> [Activity]
For the material below, count each line where the string "gigabajtech" appears, then return the total alone.
(Supplied material Opens)
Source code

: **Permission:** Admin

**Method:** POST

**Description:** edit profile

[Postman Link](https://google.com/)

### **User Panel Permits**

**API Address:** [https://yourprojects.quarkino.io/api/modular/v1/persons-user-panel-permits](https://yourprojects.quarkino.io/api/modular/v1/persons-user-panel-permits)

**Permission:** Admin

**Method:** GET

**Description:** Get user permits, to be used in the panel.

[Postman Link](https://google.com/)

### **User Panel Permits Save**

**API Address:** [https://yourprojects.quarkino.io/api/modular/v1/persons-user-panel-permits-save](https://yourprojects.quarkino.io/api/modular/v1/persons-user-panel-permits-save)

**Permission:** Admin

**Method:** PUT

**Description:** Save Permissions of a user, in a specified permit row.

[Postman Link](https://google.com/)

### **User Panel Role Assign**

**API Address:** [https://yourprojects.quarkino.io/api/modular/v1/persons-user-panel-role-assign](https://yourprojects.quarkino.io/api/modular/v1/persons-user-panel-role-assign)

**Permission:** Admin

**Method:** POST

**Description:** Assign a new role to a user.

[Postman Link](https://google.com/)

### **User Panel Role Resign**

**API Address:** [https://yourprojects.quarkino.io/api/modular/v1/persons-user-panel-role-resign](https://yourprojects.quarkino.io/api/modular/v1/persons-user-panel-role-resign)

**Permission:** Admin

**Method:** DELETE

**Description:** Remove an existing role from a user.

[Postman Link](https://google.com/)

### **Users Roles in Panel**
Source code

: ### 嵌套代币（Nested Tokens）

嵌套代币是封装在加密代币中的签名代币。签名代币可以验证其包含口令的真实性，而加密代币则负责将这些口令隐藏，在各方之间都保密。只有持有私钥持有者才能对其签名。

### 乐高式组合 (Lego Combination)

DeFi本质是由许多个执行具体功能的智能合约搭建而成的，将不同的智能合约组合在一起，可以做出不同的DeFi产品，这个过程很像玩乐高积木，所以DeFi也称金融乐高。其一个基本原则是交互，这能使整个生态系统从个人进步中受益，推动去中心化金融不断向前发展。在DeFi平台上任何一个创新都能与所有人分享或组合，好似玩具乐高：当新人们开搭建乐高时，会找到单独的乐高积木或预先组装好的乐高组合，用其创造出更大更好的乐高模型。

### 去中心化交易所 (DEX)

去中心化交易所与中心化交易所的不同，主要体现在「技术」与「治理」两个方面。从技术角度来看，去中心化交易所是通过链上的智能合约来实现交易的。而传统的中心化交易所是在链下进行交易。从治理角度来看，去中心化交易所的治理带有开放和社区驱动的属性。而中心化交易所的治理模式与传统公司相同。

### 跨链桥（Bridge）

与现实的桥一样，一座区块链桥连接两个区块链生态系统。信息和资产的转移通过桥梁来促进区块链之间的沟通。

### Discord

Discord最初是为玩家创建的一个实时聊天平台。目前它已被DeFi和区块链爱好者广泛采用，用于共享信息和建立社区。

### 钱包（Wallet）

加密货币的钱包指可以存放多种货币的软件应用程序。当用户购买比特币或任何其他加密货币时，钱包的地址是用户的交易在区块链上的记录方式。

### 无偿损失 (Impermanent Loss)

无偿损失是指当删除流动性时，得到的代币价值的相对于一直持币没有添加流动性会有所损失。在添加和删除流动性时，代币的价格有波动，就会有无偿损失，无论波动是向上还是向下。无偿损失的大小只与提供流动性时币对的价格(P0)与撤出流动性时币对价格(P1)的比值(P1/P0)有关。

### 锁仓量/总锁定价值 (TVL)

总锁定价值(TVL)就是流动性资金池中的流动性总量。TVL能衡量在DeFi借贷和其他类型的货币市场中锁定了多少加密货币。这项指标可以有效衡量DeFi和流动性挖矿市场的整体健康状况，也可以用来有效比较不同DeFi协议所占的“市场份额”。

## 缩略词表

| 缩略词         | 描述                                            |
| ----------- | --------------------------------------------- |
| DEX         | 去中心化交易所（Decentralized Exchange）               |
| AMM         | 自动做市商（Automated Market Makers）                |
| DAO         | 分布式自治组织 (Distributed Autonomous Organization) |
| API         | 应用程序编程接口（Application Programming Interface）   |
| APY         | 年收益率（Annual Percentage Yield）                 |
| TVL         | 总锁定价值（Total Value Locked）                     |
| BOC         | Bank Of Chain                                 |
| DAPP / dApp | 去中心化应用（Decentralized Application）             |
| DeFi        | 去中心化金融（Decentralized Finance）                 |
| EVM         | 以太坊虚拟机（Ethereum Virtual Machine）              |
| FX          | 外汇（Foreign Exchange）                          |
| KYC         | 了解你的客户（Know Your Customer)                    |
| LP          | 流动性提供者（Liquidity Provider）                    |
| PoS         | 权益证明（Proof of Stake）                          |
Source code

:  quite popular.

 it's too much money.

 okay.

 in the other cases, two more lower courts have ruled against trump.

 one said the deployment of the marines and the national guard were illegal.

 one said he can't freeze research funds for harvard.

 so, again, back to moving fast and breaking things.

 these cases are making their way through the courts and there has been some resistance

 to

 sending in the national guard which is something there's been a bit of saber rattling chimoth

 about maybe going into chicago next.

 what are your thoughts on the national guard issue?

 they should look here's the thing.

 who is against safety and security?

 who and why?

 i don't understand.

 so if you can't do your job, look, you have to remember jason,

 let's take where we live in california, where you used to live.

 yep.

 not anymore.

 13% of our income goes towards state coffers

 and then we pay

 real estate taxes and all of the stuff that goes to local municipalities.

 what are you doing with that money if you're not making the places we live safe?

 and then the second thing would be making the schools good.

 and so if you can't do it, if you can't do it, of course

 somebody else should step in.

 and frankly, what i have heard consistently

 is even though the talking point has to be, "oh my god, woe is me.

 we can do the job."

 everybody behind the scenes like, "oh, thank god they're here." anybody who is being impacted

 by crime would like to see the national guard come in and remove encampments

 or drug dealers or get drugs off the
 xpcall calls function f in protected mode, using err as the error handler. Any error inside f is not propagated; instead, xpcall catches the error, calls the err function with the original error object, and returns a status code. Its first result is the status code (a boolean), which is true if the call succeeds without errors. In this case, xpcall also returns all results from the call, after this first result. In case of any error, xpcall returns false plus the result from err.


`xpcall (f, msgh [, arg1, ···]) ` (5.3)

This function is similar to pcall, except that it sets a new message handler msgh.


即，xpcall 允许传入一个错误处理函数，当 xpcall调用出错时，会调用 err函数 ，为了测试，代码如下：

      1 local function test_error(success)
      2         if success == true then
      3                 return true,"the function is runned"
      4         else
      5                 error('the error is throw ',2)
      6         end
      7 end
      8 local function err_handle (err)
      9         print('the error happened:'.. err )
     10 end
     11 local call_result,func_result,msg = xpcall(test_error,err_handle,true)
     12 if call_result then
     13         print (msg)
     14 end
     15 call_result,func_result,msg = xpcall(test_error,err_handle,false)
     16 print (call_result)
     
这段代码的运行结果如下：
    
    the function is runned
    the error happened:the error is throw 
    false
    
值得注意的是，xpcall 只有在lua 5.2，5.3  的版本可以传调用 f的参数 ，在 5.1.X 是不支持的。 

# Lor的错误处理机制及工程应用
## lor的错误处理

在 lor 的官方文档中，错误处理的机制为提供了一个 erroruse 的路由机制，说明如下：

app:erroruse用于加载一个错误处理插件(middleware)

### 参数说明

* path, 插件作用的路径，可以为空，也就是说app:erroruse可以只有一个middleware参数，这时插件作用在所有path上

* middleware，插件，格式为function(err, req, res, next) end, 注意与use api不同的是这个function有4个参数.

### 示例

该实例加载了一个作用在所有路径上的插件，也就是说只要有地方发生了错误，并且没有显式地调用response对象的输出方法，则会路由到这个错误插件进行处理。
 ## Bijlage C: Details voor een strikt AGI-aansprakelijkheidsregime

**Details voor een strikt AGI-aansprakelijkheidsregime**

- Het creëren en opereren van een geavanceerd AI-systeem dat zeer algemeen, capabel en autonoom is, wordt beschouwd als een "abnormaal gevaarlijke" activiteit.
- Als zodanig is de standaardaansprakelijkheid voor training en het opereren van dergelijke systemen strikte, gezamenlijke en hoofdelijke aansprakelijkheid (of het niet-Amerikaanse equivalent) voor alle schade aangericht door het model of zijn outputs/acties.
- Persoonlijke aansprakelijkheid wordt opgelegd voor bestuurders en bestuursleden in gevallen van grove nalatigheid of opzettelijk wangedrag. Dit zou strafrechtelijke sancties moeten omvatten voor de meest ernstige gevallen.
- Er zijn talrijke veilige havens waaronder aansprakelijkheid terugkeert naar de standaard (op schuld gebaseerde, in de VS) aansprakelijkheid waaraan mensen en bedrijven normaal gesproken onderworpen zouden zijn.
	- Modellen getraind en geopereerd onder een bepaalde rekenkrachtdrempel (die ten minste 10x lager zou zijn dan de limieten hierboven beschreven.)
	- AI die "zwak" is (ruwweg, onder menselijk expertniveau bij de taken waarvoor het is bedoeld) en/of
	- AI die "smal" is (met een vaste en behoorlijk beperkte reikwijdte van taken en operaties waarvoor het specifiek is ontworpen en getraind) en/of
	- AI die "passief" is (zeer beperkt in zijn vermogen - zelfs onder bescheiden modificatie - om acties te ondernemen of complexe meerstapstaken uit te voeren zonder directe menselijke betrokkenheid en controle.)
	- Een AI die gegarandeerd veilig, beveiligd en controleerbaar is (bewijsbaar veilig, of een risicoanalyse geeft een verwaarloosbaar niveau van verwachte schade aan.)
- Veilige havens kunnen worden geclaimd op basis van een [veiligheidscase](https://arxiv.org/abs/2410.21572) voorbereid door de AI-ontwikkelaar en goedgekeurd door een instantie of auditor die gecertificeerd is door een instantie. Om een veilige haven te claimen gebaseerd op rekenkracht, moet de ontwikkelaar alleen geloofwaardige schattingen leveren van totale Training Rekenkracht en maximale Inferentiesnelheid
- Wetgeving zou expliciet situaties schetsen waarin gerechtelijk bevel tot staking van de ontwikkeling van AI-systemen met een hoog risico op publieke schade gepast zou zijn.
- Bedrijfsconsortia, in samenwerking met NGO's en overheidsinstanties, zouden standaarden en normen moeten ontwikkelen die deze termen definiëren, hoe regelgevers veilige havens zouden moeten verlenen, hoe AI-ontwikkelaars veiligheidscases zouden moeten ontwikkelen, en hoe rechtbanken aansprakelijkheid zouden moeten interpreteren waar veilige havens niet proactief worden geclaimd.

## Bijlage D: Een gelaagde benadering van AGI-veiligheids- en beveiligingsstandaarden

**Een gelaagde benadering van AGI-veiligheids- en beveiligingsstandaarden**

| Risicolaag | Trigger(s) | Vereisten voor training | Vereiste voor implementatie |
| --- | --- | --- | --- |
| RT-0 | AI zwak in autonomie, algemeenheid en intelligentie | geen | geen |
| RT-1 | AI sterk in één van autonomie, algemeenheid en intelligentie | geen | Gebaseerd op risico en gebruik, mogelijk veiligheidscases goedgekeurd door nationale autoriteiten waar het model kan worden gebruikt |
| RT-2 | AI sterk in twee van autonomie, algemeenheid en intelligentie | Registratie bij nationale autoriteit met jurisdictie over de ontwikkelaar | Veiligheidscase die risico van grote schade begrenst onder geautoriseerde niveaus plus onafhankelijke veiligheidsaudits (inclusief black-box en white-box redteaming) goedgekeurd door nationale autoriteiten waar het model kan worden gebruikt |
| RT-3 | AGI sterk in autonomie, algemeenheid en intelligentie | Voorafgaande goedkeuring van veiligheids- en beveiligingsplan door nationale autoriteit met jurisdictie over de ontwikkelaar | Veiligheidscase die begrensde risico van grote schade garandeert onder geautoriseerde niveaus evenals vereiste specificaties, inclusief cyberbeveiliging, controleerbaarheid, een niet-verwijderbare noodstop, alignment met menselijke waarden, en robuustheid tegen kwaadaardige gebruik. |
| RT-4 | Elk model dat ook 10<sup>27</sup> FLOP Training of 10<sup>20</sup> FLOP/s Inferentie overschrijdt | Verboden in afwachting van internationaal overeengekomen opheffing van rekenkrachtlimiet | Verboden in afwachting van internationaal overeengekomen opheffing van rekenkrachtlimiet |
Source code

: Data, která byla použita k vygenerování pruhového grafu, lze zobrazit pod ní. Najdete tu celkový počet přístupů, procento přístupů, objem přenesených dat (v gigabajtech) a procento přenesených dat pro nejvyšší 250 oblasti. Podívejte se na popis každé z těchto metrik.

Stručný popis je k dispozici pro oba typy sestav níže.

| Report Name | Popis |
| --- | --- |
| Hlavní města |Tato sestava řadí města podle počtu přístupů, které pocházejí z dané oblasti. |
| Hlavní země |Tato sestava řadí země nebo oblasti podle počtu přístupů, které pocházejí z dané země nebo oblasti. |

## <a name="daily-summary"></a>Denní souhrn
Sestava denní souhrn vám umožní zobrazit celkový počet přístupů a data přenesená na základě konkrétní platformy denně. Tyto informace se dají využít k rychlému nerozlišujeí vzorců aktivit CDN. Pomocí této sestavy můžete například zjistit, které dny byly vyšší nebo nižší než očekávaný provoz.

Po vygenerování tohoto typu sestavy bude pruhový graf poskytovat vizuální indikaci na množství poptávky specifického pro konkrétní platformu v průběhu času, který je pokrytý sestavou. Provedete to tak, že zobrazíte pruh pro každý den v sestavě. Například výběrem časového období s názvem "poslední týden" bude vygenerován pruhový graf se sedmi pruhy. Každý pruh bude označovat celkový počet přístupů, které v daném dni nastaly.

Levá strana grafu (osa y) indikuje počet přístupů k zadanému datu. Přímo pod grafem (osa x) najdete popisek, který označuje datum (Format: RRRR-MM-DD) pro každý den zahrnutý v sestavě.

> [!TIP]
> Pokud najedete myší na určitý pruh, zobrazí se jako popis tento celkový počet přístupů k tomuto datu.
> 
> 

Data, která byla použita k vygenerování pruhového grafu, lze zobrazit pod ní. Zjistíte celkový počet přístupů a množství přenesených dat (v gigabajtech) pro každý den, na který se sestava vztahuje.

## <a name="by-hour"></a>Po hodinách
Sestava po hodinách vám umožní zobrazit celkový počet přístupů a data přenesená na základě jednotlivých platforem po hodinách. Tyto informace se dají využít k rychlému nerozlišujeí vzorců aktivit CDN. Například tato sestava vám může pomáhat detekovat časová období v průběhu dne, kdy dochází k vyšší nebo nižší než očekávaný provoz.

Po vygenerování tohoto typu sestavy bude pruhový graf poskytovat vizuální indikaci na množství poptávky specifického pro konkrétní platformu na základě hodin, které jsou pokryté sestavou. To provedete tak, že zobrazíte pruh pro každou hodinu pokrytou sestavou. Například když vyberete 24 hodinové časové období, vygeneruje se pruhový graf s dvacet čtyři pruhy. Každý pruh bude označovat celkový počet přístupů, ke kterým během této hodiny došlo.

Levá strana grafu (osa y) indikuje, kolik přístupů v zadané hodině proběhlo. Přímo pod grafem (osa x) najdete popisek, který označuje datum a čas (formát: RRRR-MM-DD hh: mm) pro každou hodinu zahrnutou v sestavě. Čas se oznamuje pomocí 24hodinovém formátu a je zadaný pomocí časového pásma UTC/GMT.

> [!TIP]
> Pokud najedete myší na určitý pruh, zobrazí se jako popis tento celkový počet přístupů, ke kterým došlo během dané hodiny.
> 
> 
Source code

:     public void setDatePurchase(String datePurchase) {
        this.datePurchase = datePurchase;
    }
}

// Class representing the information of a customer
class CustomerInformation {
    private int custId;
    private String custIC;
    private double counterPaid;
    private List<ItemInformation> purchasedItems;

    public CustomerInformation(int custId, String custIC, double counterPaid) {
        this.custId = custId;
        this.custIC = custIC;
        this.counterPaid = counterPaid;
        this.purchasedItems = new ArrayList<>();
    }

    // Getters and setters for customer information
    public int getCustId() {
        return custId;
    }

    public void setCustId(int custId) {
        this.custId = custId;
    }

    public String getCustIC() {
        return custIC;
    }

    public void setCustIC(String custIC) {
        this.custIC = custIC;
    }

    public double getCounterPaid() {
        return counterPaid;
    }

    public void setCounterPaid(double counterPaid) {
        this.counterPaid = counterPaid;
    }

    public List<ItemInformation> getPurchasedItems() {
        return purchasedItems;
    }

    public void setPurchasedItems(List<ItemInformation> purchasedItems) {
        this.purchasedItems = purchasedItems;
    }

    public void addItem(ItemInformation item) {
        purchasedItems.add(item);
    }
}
(Supplied material Closes)
> [Solution to this task]
2